Il connaît bien l’île, il a été nommé il y a deux envoyé spécial de l’ONU, il revient du désastre et use de son éloquence légendaire pour décrire l’horreur que chacun a suivi sur les télévisions. Les dizaines de milliers de blessés, les survivants privés de tout, l’argent qui afflue mais le réseau de distribution de nourriture, d’eau, de soins, d’abris qui ne parvient pas à suivre. Alors Bill Clinton fait la manche devant l’assemblée des «global leaders» et demande: «Si quelqu’un ici peut me fournir une centaine de pick-ups, j’en ai besoin pour hier».

Construite d’entente avec le World Economic Forum, sa propre fondation «Clinton Global Initiative» et l’ONU, la démarche a été mise sur pied surtout pour sensibiliser les patrons réunis à Davos aux besoins à long terme de l’île. Sur le mode si américain du «Yes, we can», Bill Clinton rappelle qu’après le génocide rwandais, nul ne misait sur une possible reconstruction du pays. «En cinq ans, grâce à l’effort de la communauté internationale, le revenu par tête a quadruplé dans le pays!», dit-il. «Souvenez-vous d’Aceh, en Indonésie.
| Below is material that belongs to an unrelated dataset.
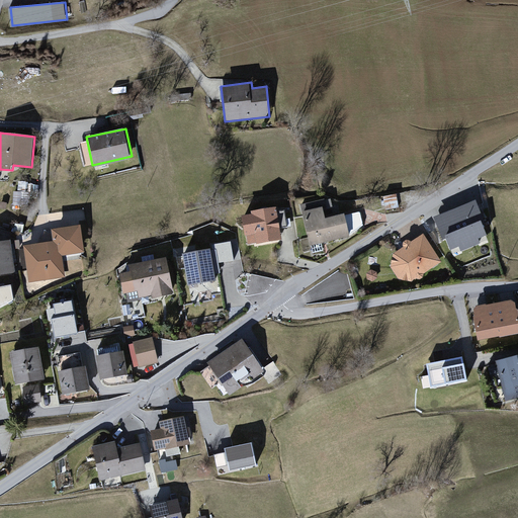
[(320,199),(300,203),(311,246),(351,236),(345,214),(325,219),(320,199)]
Là aussi, nous l’avons fait!». Il doit en aller de même à Haïti, où il compte aider les Haïtiens à «construire le pays qu’ils désirent et non celui qui a été détruit».
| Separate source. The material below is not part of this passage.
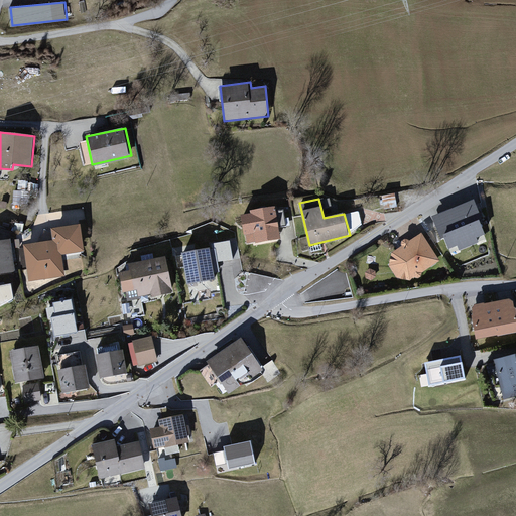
[(483,234),(470,204),(436,217),(448,248),(483,234)]
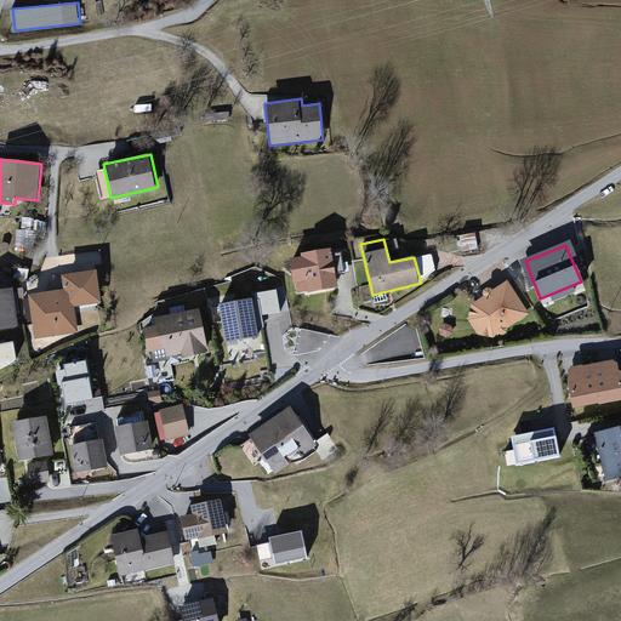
[(332,250),(291,258),(298,294),(340,285),(332,250)]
La catastrophe est d’autant plus injuste que les choses, dit-il, bougeaient dans le bon sens ces dernières années, malgré le chute de 15% du PNB provoquée en 2008 par une succession de autre ouragans. Un forum d’investisseurs avait récemment réuni plusieurs grandes compagnies des pays voisins, que les perspectives de développement avaient séduites. Les très nombreuses ONG présentes à Haïti coordonnaient mieux leur travail. La gouvernance était en progrès. C’est donc aux investisseurs potentiels que Bill Clinton vante les perspectives de l’île en agriculture, tourisme, électricité… Et incite chacun à s’inscrire au «Guichet Haïti» mis en place dans le Centre des congrès de Davos pour que les bonnes volontés ne s’éteignent pas à la sortie de la salle.